Despite these conclusions, the analysis from Robertson et al.~stopped short of answering the question of primary concern for new method developers: Is low convergence order really the primary cause of the observed performance limitations of CZ and LG? Several more specific questions immediately arise: (i) Which of the possible convergence orders <1, 1, or 2 most typically occurs in practice? (ii) If first-order convergence is the norm, do solutions typically lie on constraint boundaries or nonsmooth points, where first-order might suffice, or at unconstrained smooth points, where first-order does not suffice? (iii) If solutions typically lie on constraint boundaries or nonsmooth points, does the objective often satisfy the linear growth condition needed to avoid clustering, or not?
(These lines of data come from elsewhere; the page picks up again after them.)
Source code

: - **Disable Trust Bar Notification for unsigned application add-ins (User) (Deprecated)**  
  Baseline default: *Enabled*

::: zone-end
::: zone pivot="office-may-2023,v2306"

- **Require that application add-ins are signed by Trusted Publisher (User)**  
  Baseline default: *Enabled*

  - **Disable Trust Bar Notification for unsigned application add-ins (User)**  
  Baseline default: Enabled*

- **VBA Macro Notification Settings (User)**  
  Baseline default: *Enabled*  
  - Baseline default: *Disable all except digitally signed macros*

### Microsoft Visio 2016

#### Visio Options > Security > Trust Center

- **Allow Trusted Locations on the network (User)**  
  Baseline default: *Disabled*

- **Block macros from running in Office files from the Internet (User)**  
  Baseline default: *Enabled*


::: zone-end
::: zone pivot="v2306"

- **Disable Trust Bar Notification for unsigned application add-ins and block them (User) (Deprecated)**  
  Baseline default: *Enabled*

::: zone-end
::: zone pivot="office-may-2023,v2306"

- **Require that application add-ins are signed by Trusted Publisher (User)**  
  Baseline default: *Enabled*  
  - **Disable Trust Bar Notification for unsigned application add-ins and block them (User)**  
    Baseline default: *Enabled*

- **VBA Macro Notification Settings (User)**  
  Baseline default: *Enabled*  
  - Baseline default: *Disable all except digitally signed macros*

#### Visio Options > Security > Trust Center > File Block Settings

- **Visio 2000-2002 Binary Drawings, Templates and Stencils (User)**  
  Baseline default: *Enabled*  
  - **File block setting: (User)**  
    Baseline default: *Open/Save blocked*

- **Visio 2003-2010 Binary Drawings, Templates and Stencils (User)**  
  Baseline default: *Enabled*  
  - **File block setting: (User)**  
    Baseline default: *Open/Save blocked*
To begin answering these questions, we implemented and tested both methods on a curated library of seven practical SMINLP problems drawn from the literature and our own research. All problems were modeled in Pyomo and solved on Georgia Tech’s PACE computing cluster. In three out of seven test problems, both CZ and LG failed to terminate within an eight-hour time limit, while the full-space method successfully terminated in under one hour. Thus, this test set clearly demonstrates the computational limitations we aim to investigate. Regarding the specific questions outlined above, our results can be summarized as follows: (i) Both CZ and LG exhibit first-order convergence for all problems. The theoretical possibility of less-than-first-order convergence did not occur and is likely very rare. Moreover, the possibility of second-order convergence for LG was also not observed. This was primarily because no test problem had smooth value functions at the minimizer. However, we will present evidence that second-order convergence is also highly unlikely for smooth problems because the Lagrangian duality multipliers used by LG must be optimal to achieve second-order convergence in theory, and obtaining optimal multipliers in practice is problematic. We conclude that both CZ and LG have first-order convergence for all practical purposes. (ii) For all seven problems, the global solution lies on a constraint boundary in the first-stage space. Thus, first-order convergence could be sufficient to avoid clustering if the objective function grows at least linearly in all feasible directions. (iii) In one of the problems with the worst empirical performance, we found that there are feasible directions in which the objective only grows quadratically, not linearly. Thus, clustering cannot be ruled out theoretically, and is clearly observed empirically. Five of the remaining six problems also appear to exhibit clustering, but a complete study of their objectives along all feasible directions is still underway. We suspect that many of these will also show sub-linear growth in feasible directions, thereby explaining the observed clustering. If this is the case, it suggests that the development of methods with second-order convergence will be necessary to achieve satisfactory performance in practice. The talk will conclude with a discussion of possible paths forward given these new observations.

References:

1. Cao, Y., and Zavala, V. M. A scalable global optimization algorithm for stochas-tic nonlinear programs. Journal of Global Optimization 75, 2 (Apr 2019), 393–416

2. Li, C., and Grossmann, I. E. A generalized benders decomposition-based branch and cut algorithm for two-stage stochastic programs with nonconvex constraints and mixed-binary first and second stage variables. Journal of Global Optimization 75, 2(Aug 2019), 247–272.

3. Kannan, R., and Barton, P. I. The cluster problem in constrained global optimization. Journal of Global Optimization 69, 3 (11 2017), 629–676.

4. Robertson, D., Cheng, P., and Scott, J. On the convergence order of value function relaxations used in decomposition-based global optimization of nonconvex stochastic programs. Journal of Global Optimization (12 2024), 1–42.